Overcoming a larger army by rapidly flanking it and concentrating on its weak spots was the essence not only of Jackson's Valley campaign but also the Confederate victory at Chancellorsville in May 1863.
It also appears to be the essence of the American plan in Kuwait.
Military historians regard Chancellorsville as a classic example of Jackson's uncanny ability to get around enemy lines and defeat a superior foe.
"Chancellorsville is the ultimate of all battle strategies," Ripley says. "It's still taught in every war college in the world. It's taught at St. Cyre in France, at Sandhurst [in Britain]. The Japanese study it. It's the ultimate example of the underdog overcoming a stronger enemy. Every single principle of war can be taught in that battle. All those principles - maneuver and lightning-fast strikes, similar to the German blitz - will be very important in a desert war."
In fact, during the 1930s, Erwin Rommel - the "Desert Fox" of the Germans' North Africa campaigns - even sent his chief of staff to the Shenandoah Valley to survey Jackson's valley campaign, Robertson says.
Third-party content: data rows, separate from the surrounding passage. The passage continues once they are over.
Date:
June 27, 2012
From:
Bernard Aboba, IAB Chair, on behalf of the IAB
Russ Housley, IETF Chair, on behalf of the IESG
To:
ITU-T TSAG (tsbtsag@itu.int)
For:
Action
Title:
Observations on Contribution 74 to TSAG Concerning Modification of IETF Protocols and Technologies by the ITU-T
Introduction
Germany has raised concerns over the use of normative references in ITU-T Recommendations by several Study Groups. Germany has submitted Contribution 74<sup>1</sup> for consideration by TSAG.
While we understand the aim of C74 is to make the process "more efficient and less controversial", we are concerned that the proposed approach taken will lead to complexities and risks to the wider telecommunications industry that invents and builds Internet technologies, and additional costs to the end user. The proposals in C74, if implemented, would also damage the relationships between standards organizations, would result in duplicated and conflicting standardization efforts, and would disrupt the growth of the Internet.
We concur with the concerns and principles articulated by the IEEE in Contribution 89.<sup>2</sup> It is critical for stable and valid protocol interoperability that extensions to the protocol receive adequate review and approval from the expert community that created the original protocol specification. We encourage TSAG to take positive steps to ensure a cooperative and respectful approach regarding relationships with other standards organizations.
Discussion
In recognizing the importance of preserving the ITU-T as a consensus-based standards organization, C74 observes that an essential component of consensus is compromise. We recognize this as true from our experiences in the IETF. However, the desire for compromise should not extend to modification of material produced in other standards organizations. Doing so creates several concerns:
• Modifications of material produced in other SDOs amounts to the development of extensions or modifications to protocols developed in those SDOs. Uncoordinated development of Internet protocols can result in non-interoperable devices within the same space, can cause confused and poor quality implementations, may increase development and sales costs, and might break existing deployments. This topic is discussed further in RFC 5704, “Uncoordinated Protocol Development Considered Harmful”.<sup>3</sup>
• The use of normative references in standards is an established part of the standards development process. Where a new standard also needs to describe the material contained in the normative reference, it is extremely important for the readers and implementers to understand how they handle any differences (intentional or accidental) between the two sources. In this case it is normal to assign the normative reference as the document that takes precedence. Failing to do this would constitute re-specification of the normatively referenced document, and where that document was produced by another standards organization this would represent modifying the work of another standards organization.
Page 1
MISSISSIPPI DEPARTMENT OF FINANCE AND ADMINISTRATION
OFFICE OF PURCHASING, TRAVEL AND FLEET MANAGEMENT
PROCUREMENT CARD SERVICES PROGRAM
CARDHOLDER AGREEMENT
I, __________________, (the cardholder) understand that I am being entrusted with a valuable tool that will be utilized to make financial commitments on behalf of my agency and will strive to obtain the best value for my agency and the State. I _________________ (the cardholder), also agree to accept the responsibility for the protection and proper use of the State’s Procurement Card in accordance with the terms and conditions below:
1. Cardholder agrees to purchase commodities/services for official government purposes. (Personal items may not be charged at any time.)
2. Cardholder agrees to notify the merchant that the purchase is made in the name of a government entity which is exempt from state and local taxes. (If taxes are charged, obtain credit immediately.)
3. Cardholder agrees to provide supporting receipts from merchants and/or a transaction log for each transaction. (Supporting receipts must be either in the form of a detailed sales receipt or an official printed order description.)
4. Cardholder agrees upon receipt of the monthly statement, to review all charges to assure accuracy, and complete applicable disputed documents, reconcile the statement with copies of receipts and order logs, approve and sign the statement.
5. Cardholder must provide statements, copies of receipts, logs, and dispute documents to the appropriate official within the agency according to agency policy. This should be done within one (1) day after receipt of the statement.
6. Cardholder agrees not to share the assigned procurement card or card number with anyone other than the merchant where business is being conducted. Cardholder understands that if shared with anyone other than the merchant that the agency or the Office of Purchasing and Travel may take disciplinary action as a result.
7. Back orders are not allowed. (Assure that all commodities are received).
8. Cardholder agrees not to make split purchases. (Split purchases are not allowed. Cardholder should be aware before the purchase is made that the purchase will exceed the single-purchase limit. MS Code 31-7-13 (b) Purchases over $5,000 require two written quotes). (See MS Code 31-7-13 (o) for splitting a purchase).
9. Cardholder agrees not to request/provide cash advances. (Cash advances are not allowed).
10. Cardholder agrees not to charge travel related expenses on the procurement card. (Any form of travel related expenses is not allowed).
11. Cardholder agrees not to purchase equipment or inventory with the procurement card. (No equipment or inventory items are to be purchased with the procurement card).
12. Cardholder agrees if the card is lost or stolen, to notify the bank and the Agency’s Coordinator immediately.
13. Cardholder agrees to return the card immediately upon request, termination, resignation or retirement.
And some historians see Jackson's cavalry attacks as the forerunner to the tank-led German blitzkrieg that overran Poland, and later France, during World War II.
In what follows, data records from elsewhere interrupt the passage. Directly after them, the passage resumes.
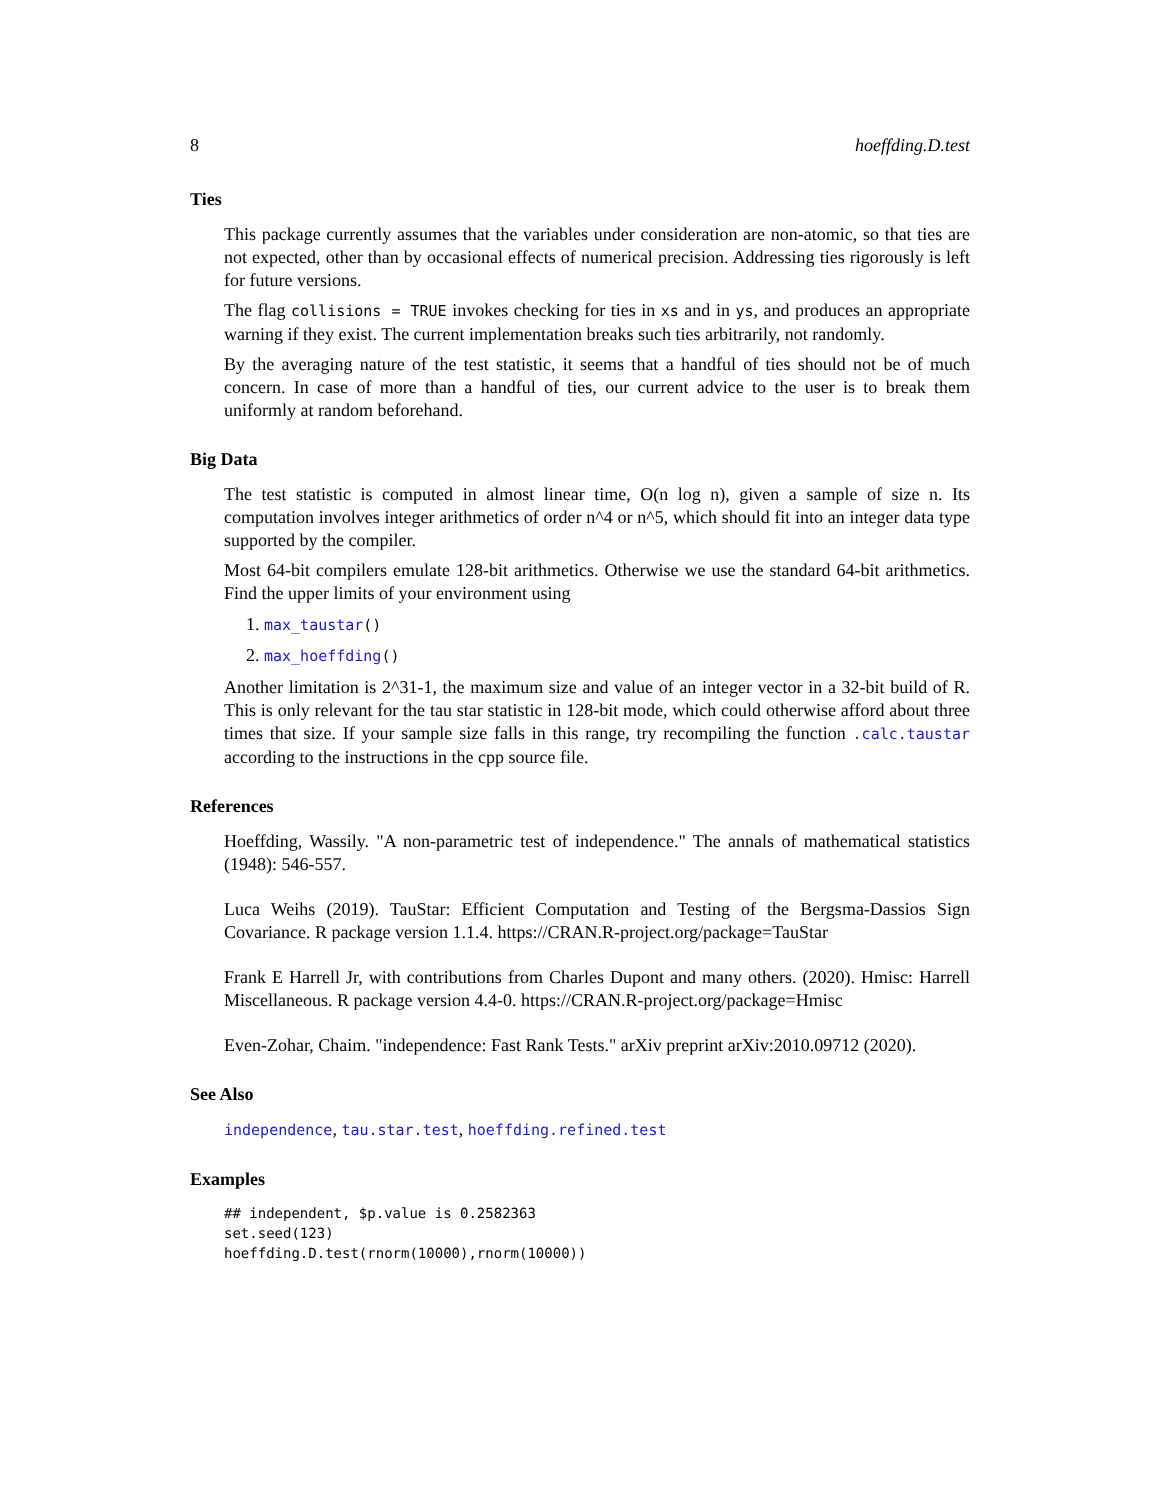8 hoeffding.D.test
Ties
This package currently assumes that the variables under consideration are non-atomic, so that ties are not expected, other than by occasional effects of numerical precision. Addressing ties rigorously is left for future versions.
The flag collisions = TRUE invokes checking for ties in xs and in ys, and produces an appropriate warning if they exist. The current implementation breaks such ties arbitrarily, not randomly.
By the averaging nature of the test statistic, it seems that a handful of ties should not be of much concern. In case of more than a handful of ties, our current advice to the user is to break them uniformly at random beforehand.
Big Data
The test statistic is computed in almost linear time, O(n log n), given a sample of size n. Its computation involves integer arithmetics of order n^4 or n^5, which should fit into an integer data type supported by the compiler.
Most 64-bit compilers emulate 128-bit arithmetics. Otherwise we use the standard 64-bit arithmetics. Find the upper limits of your environment using
1. max_taustar()
2. max_hoeffding()
Another limitation is 2^31-1, the maximum size and value of an integer vector in a 32-bit build of R. This is only relevant for the tau star statistic in 128-bit mode, which could otherwise afford about three times that size. If your sample size falls in this range, try recompiling the function .calc.taustar according to the instructions in the cpp source file.
References
Hoeffding, Wassily. "A non-parametric test of independence." The annals of mathematical statistics (1948): 546-557.
Luca Weihs (2019). TauStar: Efficient Computation and Testing of the Bergsma-Dassios Sign Covariance. R package version 1.1.4. https://CRAN.R-project.org/package=TauStar
Frank E Harrell Jr, with contributions from Charles Dupont and many others. (2020). Hmisc: Harrell Miscellaneous. R package version 4.4-0. https://CRAN.R-project.org/package=Hmisc
Even-Zohar, Chaim. "independence: Fast Rank Tests." arXiv preprint arXiv:2010.09712 (2020).
See Also
independence, tau.star.test, hoeffding.refined.test
Examples
## independent, $p.value is 0.2582363
set.seed(123)
hoeffding.D.test(rnorm(10000),rnorm(10000))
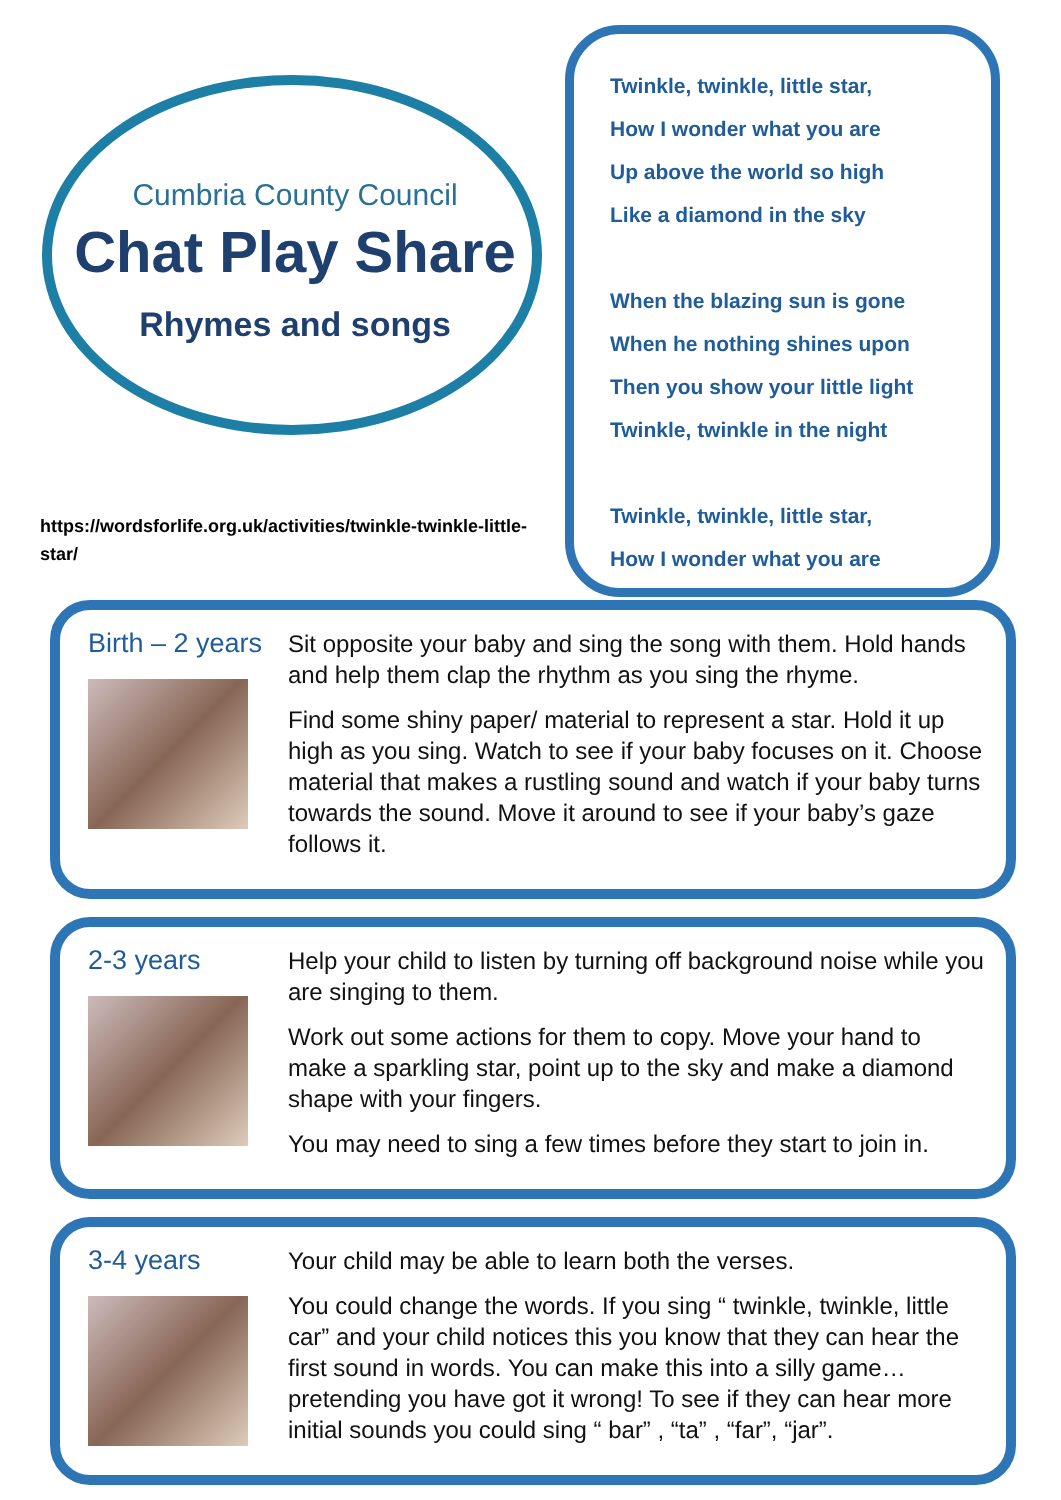Cumbria County Council
Chat Play Share
Rhymes and songs
https://wordsforlife.org.uk/activities/twinkle-twinkle-little-star/
Twinkle, twinkle, little star,
How I wonder what you are
Up above the world so high
Like a diamond in the sky
When the blazing sun is gone
When he nothing shines upon
Then you show your little light
Twinkle, twinkle in the night
Twinkle, twinkle, little star,
How I wonder what you are
Birth – 2 years
Sit opposite your baby and sing the song with them. Hold hands and help them clap the rhythm as you sing the rhyme.
Find some shiny paper/ material to represent a star. Hold it up high as you sing. Watch to see if your baby focuses on it. Choose material that makes a rustling sound and watch if your baby turns towards the sound. Move it around to see if your baby’s gaze follows it.
2-3 years
Help your child to listen by turning off background noise while you are singing to them.
Work out some actions for them to copy. Move your hand to make a sparkling star, point up to the sky and make a diamond shape with your fingers.
You may need to sing a few times before they start to join in.
3-4 years
Your child may be able to learn both the verses.
You could change the words. If you sing “ twinkle, twinkle, little car” and your child notices this you know that they can hear the first sound in words. You can make this into a silly game…pretending you have got it wrong! To see if they can hear more initial sounds you could sing “ bar” , “ta” , “far”, “jar”.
In turn, a heavy emphasis on tanks to burst through enemy lines and race for a distant objective instead of fighting across a solid front has formed the model for offensive warfare ever since. That was best seen in the Israeli dash across the Sinai Peninsula during the Six-Day War in 1967 and the overnight Iraqi capture of Kuwait last August.
"The blitz is about as Jacksonian as there is. Quick movements, heavy concentrations," Robertson said.
Jay Luvaas, a civilian Civil War expert who teaches classes in national security and strategic planning at the Army War College, cautions against drawing too many parallels between Civil War battles and modern warfare.
Timeless principles can be duplicated, but not exact plans, he notes.
Nevertheless, the Civil War forms the basis for much of the study at the war college, partly because the battlefields are so near and the records of both sides are available (and in English), he says.
In his classes, students - mostly colonels and lieutenant colonels - study Civil War battles to learn leadership styles and commanders' decision-making during battle.
The North's Ulysses S. Grant is admired for his knack of making his intentions clear to subordinates, so they could improvise. The siege of Vicksburg is held up as a model of Army-Navy cooperation.
Luvaas recalls recently leading a group of Army Special Forces officers over the Gettysburg battlefield. They wanted to learn about operating in enemy territory with inadequate maps, so Luvaas designed a lesson around how Southern generals coped with that problem during their invasion of Pennsylvania in 1863.
Nathan Bedford Forrest, a Confederate general whose exploits in the Deep South rivaled Jackson's even if his fame didn't, is also studied by modern war planners.
"Hit fast, hit hard, do the unexpected," Link says, repeating Forrest's lessons. "If you look at what we're doing in the Persian Gulf, we're not doing the expected. [Defense Secretary Dick] Cheney said we will fight the war on our terms, not Saddam Hussein's, so we're still living that principle."